YOUR OBJECTIVE -
Could you reproduce every one of the lines below word for word, with nothing added, dropped, or changed?

ENTRIES -

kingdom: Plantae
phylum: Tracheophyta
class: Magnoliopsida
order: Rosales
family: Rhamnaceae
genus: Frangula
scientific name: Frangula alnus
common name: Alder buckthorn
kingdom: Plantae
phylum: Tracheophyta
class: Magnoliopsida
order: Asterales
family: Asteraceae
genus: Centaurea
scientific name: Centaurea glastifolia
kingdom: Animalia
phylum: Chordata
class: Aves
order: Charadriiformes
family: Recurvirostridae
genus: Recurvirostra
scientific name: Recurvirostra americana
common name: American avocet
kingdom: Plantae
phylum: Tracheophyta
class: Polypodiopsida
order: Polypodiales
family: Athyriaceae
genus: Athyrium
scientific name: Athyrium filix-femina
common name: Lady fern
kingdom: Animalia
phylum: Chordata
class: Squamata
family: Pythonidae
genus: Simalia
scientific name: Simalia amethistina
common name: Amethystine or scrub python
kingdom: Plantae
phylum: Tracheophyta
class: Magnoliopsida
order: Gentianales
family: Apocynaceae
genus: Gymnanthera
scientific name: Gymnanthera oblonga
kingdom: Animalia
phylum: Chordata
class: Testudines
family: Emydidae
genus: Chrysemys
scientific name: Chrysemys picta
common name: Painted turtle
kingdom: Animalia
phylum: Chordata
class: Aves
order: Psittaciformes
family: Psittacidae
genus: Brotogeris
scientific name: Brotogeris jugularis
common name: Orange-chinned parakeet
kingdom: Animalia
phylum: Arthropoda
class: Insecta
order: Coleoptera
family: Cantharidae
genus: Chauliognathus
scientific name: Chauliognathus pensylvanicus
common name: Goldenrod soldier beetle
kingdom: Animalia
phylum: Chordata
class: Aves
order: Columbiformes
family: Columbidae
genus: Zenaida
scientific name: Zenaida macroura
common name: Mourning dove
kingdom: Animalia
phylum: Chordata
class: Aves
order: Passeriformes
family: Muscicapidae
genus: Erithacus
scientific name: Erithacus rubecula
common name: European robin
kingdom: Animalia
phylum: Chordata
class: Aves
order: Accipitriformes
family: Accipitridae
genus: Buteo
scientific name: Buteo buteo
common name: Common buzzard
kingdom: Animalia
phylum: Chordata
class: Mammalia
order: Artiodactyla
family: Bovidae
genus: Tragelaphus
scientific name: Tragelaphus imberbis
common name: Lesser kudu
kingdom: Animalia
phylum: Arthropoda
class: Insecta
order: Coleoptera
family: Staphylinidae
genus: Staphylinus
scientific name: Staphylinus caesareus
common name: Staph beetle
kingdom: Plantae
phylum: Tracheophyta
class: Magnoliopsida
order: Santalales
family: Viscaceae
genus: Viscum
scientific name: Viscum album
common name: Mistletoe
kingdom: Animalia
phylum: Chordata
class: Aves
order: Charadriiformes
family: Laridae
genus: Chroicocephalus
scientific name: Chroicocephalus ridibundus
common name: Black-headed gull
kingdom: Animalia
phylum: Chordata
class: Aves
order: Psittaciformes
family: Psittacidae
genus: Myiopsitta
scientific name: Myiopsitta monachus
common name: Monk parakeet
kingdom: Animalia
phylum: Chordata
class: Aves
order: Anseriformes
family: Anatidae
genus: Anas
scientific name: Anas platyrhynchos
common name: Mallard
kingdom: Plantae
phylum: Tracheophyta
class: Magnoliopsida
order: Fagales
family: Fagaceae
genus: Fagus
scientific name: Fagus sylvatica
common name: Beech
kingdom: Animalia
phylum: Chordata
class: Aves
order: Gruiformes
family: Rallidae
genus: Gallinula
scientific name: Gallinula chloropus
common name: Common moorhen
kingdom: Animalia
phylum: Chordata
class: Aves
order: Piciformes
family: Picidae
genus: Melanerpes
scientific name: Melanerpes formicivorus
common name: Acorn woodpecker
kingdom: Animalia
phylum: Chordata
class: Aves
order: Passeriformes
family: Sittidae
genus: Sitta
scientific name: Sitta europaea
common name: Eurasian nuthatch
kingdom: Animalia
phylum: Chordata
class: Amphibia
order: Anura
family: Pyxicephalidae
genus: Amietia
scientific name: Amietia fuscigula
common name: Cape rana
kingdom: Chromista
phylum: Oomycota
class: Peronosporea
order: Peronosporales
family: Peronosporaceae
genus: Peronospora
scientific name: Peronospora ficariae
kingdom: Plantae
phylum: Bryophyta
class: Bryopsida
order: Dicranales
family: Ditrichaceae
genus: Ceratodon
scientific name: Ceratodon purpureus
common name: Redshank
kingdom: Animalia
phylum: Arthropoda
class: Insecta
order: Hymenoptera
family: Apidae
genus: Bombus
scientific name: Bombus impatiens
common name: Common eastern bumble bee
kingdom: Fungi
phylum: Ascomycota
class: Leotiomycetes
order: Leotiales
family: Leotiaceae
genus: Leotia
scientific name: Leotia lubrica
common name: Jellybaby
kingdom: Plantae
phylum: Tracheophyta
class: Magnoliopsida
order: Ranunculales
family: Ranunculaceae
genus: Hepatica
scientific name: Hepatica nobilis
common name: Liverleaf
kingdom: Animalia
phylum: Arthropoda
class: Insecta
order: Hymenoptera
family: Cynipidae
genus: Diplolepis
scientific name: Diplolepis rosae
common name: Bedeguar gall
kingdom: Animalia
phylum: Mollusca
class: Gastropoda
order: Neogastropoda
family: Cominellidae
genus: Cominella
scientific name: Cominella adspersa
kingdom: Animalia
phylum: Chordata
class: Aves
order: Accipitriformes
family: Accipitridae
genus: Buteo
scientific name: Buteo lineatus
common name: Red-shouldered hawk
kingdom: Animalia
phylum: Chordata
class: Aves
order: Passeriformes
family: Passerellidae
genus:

ANSWER TO THIS EXERCISE -
kingdom: Plantae
phylum: Tracheophyta
class: Magnoliopsida
order: Rosales
family: Rhamnaceae
genus: Frangula
scientific name: Frangula alnus
common name: Alder buckthorn
kingdom: Plantae
phylum: Tracheophyta
class: Magnoliopsida
order: Asterales
family: Asteraceae
genus: Centaurea
scientific name: Centaurea glastifolia
kingdom: Animalia
phylum: Chordata
class: Aves
order: Charadriiformes
family: Recurvirostridae
genus: Recurvirostra
scientific name: Recurvirostra americana
common name: American avocet
kingdom: Plantae
phylum: Tracheophyta
class: Polypodiopsida
order: Polypodiales
family: Athyriaceae
genus: Athyrium
scientific name: Athyrium filix-femina
common name: Lady fern
kingdom: Animalia
phylum: Chordata
class: Squamata
family: Pythonidae
genus: Simalia
scientific name: Simalia amethistina
common name: Amethystine or scrub python
kingdom: Plantae
phylum: Tracheophyta
class: Magnoliopsida
order: Gentianales
family: Apocynaceae
genus: Gymnanthera
scientific name: Gymnanthera oblonga
kingdom: Animalia
phylum: Chordata
class: Testudines
family: Emydidae
genus: Chrysemys
scientific name: Chrysemys picta
common name: Painted turtle
kingdom: Animalia
phylum: Chordata
class: Aves
order: Psittaciformes
family: Psittacidae
genus: Brotogeris
scientific name: Brotogeris jugularis
common name: Orange-chinned parakeet
kingdom: Animalia
phylum: Arthropoda
class: Insecta
order: Coleoptera
family: Cantharidae
genus: Chauliognathus
scientific name: Chauliognathus pensylvanicus
common name: Goldenrod soldier beetle
kingdom: Animalia
phylum: Chordata
class: Aves
order: Columbiformes
family: Columbidae
genus: Zenaida
scientific name: Zenaida macroura
common name: Mourning dove
kingdom: Animalia
phylum: Chordata
class: Aves
order: Passeriformes
family: Muscicapidae
genus: Erithacus
scientific name: Erithacus rubecula
common name: European robin
kingdom: Animalia
phylum: Chordata
class: Aves
order: Accipitriformes
family: Accipitridae
genus: Buteo
scientific name: Buteo buteo
common name: Common buzzard
kingdom: Animalia
phylum: Chordata
class: Mammalia
order: Artiodactyla
family: Bovidae
genus: Tragelaphus
scientific name: Tragelaphus imberbis
common name: Lesser kudu
kingdom: Animalia
phylum: Arthropoda
class: Insecta
order: Coleoptera
family: Staphylinidae
genus: Staphylinus
scientific name: Staphylinus caesareus
common name: Staph beetle
kingdom: Plantae
phylum: Tracheophyta
class: Magnoliopsida
order: Santalales
family: Viscaceae
genus: Viscum
scientific name: Viscum album
common name: Mistletoe
kingdom: Animalia
phylum: Chordata
class: Aves
order: Charadriiformes
family: Laridae
genus: Chroicocephalus
scientific name: Chroicocephalus ridibundus
common name: Black-headed gull
kingdom: Animalia
phylum: Chordata
class: Aves
order: Psittaciformes
family: Psittacidae
genus: Myiopsitta
scientific name: Myiopsitta monachus
common name: Monk parakeet
kingdom: Animalia
phylum: Chordata
class: Aves
order: Anseriformes
family: Anatidae
genus: Anas
scientific name: Anas platyrhynchos
common name: Mallard
kingdom: Plantae
phylum: Tracheophyta
class: Magnoliopsida
order: Fagales
family: Fagaceae
genus: Fagus
scientific name: Fagus sylvatica
common name: Beech
kingdom: Animalia
phylum: Chordata
class: Aves
order: Gruiformes
family: Rallidae
genus: Gallinula
scientific name: Gallinula chloropus
common name: Common moorhen
kingdom: Animalia
phylum: Chordata
class: Aves
order: Piciformes
family: Picidae
genus: Melanerpes
scientific name: Melanerpes formicivorus
common name: Acorn woodpecker
kingdom: Animalia
phylum: Chordata
class: Aves
order: Passeriformes
family: Sittidae
genus: Sitta
scientific name: Sitta europaea
common name: Eurasian nuthatch
kingdom: Animalia
phylum: Chordata
class: Amphibia
order: Anura
family: Pyxicephalidae
genus: Amietia
scientific name: Amietia fuscigula
common name: Cape rana
kingdom: Chromista
phylum: Oomycota
class: Peronosporea
order: Peronosporales
family: Peronosporaceae
genus: Peronospora
scientific name: Peronospora ficariae
kingdom: Plantae
phylum: Bryophyta
class: Bryopsida
order: Dicranales
family: Ditrichaceae
genus: Ceratodon
scientific name: Ceratodon purpureus
common name: Redshank
kingdom: Animalia
phylum: Arthropoda
class: Insecta
order: Hymenoptera
family: Apidae
genus: Bombus
scientific name: Bombus impatiens
common name: Common eastern bumble bee
kingdom: Fungi
phylum: Ascomycota
class: Leotiomycetes
order: Leotiales
family: Leotiaceae
genus: Leotia
scientific name: Leotia lubrica
common name: Jellybaby
kingdom: Plantae
phylum: Tracheophyta
class: Magnoliopsida
order: Ranunculales
family: Ranunculaceae
genus: Hepatica
scientific name: Hepatica nobilis
common name: Liverleaf
kingdom: Animalia
phylum: Arthropoda
class: Insecta
order: Hymenoptera
family: Cynipidae
genus: Diplolepis
scientific name: Diplolepis rosae
common name: Bedeguar gall
kingdom: Animalia
phylum: Mollusca
class: Gastropoda
order: Neogastropoda
family: Cominellidae
genus: Cominella
scientific name: Cominella adspersa
kingdom: Animalia
phylum: Chordata
class: Aves
order: Accipitriformes
family: Accipitridae
genus: Buteo
scientific name: Buteo lineatus
common name: Red-shouldered hawk
kingdom: Animalia
phylum: Chordata
class: Aves
order: Passeriformes
family: Passerellidae
genus:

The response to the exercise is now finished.